The Strokes - The New Abnormal - 7/10

The news of a new Strokes record is met with a muted excitement nowadays. The band assumed the status of legendary after releasing two of the best records of the new century – 2001’s ‘Is This It’ and 2003’s ‘Room on Fire’ – and have struggled with the pressure of living up to the expectation ever since. ‘The New Abnormal’ follows a series of underwhelming releases with significant waits in between and expectations around this new record have been measured as a result.

It’s good news then that ‘The New Abnormal’ does not suffer from some of the same problems that weighed down its predecessors and finds the band sounding rejuvenated and possibly even having fun.

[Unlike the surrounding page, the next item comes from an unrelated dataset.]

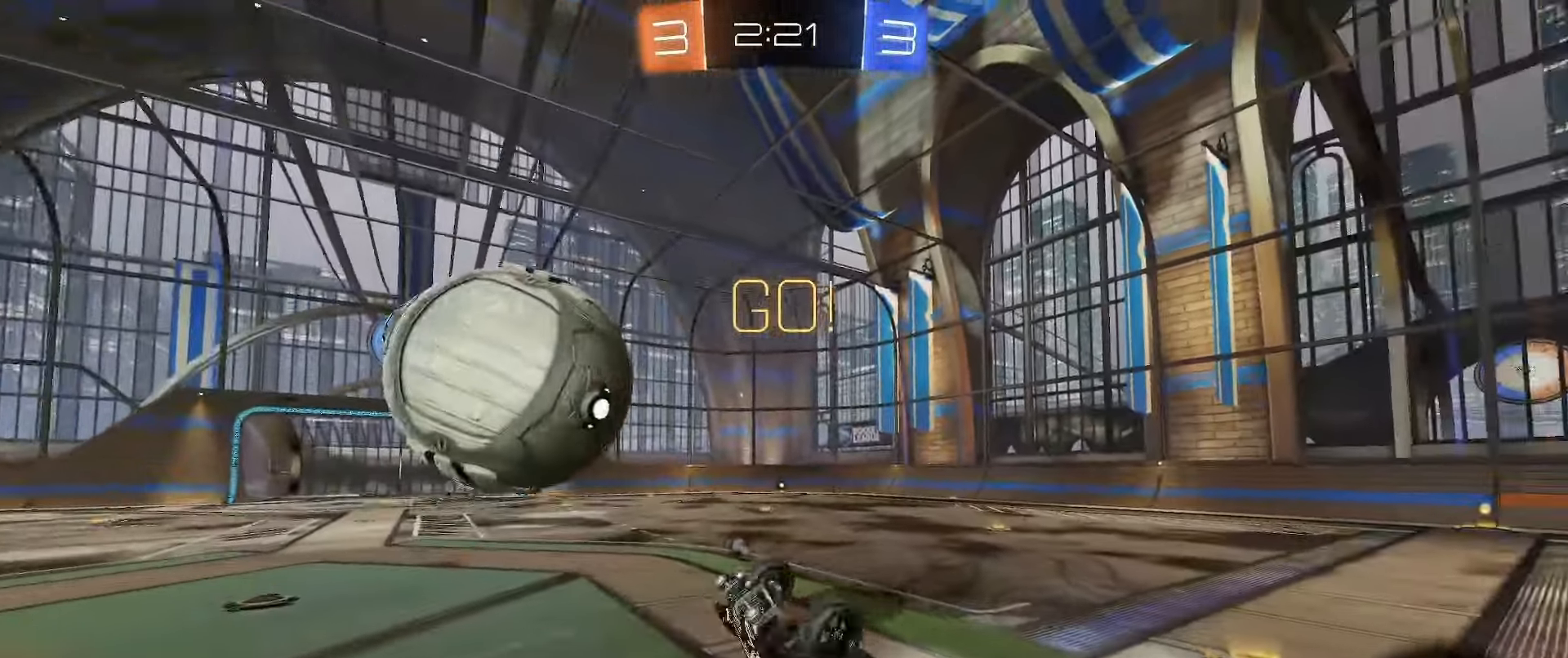
{"buttons": [], "left_stick": "up", "right_stick": "center", "events": [[167, "Y", "down"], [283, "Y", "up"]]}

The record kicks off with ‘The Adults are Talking’ which, if you stripped away the excess, sounds like it could have fitted in comfortably on ‘Is This It’. It’s a strong opener to the album and gets catchier each time you hear it. Recent single ‘Bad Decisions’ is destined to be a future festival sing-along and take away the vocals from ‘Brooklyn Bridge to Chorus’ and it sounds like the soundtrack to a Sega Megadrive game from the early nineties – that shouldn’t be cool but for a child of the nineties it really is!

Not that every song on the collection has the same strut and confidence. The rasp of Julian Casablancas’ vocal on ‘Eternal Summer’ is a strong moment but ultimately the song limps on without ever really finding its feet. Similarly first single ‘At the Door’ runs out of steam before ever truly affecting the listener.

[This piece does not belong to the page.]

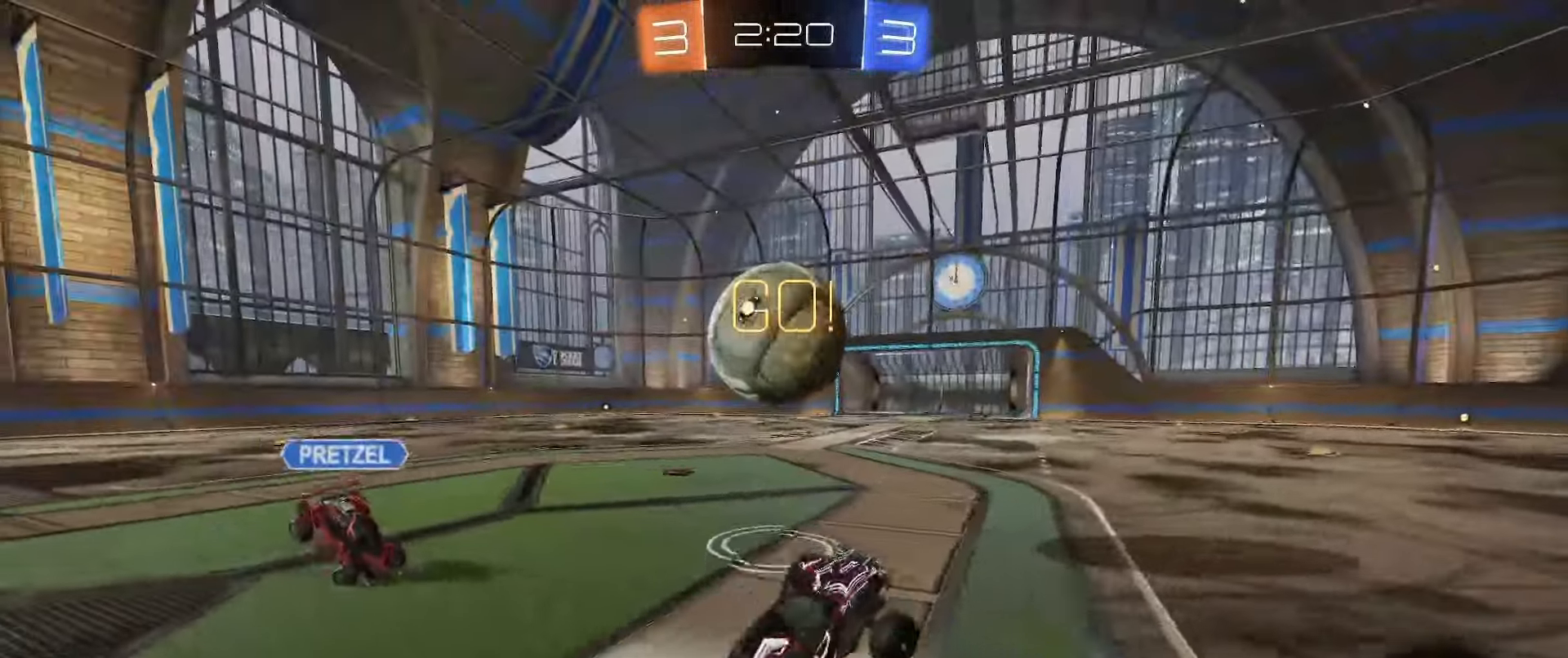
{"buttons": ["R2"], "left_stick": "left", "right_stick": "center", "events": [[117, "R2", "down"], [150, "left_stick", "left"]]}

What made the Strokes such a huge band nearly twenty years ago was their ability to craft songs so catchy and urgent that they’ve never aged and that is the problem with this record – it lacks songs that stay with you for days and demand you sing-along. It doesn’t suffer from filler (like 2011’s ‘Angles’) or lack identity (like 2013’s muddled ‘Comedown Machine’) and it definitely showcases the band’s signature sound. It just rarely gets the listener excited.

This is not a record that will grab you immediately and do not expect to fall in love on first listen. It is a record to play on repeat and discover the moments of magic. Whether it’s the synth at the start of pretty album closer ‘Ode to the Mets’ that sounds exactly like Casablanca’s’ vocal, when he calls in Fabio Morretti on drums on the same track, or the tender moments of ‘Not the Same Anymore. They are there to be found.

Whilst there are hints of the band that set the world alight in 2001, ‘The New Abnormal’ is not the new ‘Is This It’. Neither, however, is it the sound of a death knell for a band that should have hung up their guitars whilst the going was good. This is, I hope, not the sound of the end of the road but instead the sound of a brighter future.